(Items from a dataset)
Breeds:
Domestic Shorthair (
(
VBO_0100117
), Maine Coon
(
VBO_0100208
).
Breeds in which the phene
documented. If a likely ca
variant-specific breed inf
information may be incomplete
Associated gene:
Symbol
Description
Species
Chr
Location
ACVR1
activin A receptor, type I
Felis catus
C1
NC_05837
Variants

* [Job item]:
Generate a verbatim printout of all the entries.

* [Completed exercise]:
Breeds:
Domestic Shorthair (
(
VBO_0100117
), Maine Coon
(
VBO_0100208
).
Breeds in which the phene
documented. If a likely ca
variant-specific breed inf
information may be incomplete
Associated gene:
Symbol
Description
Species
Chr
Location
ACVR1
activin A receptor, type I
Felis catus
C1
NC_05837
Variants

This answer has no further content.